Certamente, os orcs, privados de comida, protegeriam seus mantimentos com rigor — não para se prevenirem contra humanos, mas para evitar que outras raças famintas ou até mesmo seus próprios guerreiros famintos os saqueassem.
Mesmo que queimasse os armazéns dos orcs agora, isso apenas aceleraria sua fúria, e Rolando ainda precisava de bastante tempo para fortalecer suas forças.
Porém, quando os orcs começassem a atacar a Fortaleza do Vento Norte, todas essas preocupações deixariam de existir. Não se pode esperar que orcs já enlouquecidos sejam ainda mais insanos — isso não faria diferença alguma.
Aliás, orcs famintos e dominados pela loucura se tornariam apenas mais frágeis.
Tudo isso, porém, não passava de hipóteses. Quando chegasse o momento, talvez nem houvesse oportunidade de executar tais planos.
— Todos os cavaleiros, venham comigo. Os demais retornem comigo para o desfiladeiro e utilizem os recursos do local para preparar um posto avançado.
— Vassili, assuma temporariamente o comando do posto. Se fizer um bom trabalho, será efetivado; caso contrário, trocaremos o responsável no momento oportuno.
— Sim, senhor! Garantirei que a missão seja cumprida!
Ao perceber que havia se tornado comandante de um posto avançado, Vassili não conseguia conter a emoção. Mesmo Andar, companheiro do senhor, era apenas comandante de um posto semelhante.
Enfim ele era um comandante. Promovido justamente ontem, hoje já recebia nova promoção — sinal de que cumprira muito bem a missão de reconhecimento anterior e que o senhor estava satisfeito.
Caso contrário, aquela responsabilidade não teria recaído sobre seus ombros; estava decidido a cumprir a tarefa da melhor maneira possível.
Os planos nunca acompanham as mudanças. Mal havia nomeado Vassili como capitão dos batedores, já precisava promovê-lo a comandante. Felizmente, tratava-se de uma promoção e não deixaria má impressão.
Embora aquele local fosse originalmente uma pedreira, as pedras disponíveis estavam longe de bastar para erguer uma fortaleza, além de contarem com poucos trabalhadores.
Rolando, então, decidiu repetir o método anterior: construir uma fortificação temporária de madeira e, quando os escravos kobolds chegassem, ordenar a construção de muralhas de pedra.
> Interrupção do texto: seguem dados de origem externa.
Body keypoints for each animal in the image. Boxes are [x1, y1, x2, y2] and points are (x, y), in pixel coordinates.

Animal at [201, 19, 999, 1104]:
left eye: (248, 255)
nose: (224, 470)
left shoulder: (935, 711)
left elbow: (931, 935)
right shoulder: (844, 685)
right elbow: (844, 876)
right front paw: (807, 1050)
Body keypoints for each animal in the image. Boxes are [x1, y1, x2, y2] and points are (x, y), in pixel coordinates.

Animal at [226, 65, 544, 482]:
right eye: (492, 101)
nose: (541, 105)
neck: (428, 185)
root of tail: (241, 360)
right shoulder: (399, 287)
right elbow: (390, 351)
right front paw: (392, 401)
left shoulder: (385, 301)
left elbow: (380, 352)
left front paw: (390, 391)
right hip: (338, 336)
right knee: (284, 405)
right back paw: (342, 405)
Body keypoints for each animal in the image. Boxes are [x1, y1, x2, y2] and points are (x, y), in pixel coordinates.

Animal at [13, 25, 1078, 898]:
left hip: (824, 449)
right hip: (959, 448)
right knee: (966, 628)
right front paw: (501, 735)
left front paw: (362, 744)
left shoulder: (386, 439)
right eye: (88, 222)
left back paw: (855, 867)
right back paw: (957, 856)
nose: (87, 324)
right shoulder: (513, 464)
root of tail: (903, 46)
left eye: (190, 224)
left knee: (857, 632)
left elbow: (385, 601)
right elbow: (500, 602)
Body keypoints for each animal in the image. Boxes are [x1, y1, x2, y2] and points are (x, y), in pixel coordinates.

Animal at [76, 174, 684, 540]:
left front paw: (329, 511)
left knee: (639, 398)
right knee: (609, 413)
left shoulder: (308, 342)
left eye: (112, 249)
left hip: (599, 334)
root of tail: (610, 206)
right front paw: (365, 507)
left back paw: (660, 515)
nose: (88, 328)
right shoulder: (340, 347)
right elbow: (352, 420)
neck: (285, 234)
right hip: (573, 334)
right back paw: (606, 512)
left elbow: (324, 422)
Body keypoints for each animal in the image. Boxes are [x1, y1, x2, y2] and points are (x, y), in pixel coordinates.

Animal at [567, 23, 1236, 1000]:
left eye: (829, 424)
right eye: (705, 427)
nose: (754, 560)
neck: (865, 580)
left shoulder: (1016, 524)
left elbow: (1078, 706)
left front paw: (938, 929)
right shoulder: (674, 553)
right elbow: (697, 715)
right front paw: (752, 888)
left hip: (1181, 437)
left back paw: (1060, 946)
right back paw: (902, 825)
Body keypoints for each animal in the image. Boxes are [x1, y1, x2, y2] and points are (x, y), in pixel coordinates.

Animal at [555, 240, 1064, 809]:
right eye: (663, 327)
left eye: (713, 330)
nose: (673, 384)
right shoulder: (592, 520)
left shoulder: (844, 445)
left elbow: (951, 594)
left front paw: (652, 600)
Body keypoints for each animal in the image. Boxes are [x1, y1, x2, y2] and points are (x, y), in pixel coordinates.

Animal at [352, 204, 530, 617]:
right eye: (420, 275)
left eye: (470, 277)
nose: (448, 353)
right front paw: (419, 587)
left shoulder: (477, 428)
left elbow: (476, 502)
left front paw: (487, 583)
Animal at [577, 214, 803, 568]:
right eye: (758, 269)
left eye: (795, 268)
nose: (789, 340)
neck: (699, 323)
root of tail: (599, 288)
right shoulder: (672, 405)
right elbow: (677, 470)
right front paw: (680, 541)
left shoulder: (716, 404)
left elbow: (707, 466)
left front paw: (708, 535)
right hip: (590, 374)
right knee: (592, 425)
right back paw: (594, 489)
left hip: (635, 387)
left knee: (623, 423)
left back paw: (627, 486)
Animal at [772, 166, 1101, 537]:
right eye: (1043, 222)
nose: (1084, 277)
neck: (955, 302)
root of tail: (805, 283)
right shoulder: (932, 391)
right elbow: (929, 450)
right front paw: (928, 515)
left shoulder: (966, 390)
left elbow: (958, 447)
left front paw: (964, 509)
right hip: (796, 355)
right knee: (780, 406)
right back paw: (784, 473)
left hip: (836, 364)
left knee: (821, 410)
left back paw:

Para ampliar o campo de ação, Rolando planejava erguer muralhas duplas, uma mais alta que a outra: a primeira, com apenas cinco metros, permitiria observar o momento do ataque inimigo e alvejar os que se escondessem na entrada do túnel.
A segunda, com oito metros, apoiaria a primeira no ataque aos orcs que avançassem além da entrada. Além disso, ao elevar o nível da primeira muralha para cinco metros, facilitaria a retomada do controle caso fosse perdida.
Atrás da segunda muralha, haveria uma rampa para garantir o rápido apoio e recuperação da posição, além de permitir ataques à distância contra inimigos desprotegidos.
Quanto a uma terceira muralha, de altura ainda maior, o custo seria exorbitante. Por ora, não era algo a se considerar.
Rolando transmitiu todas essas instruções a Vassili, recomendando que, caso tivesse dúvidas, procurasse o governador Fawkes, cuja experiência em engenharia era notória.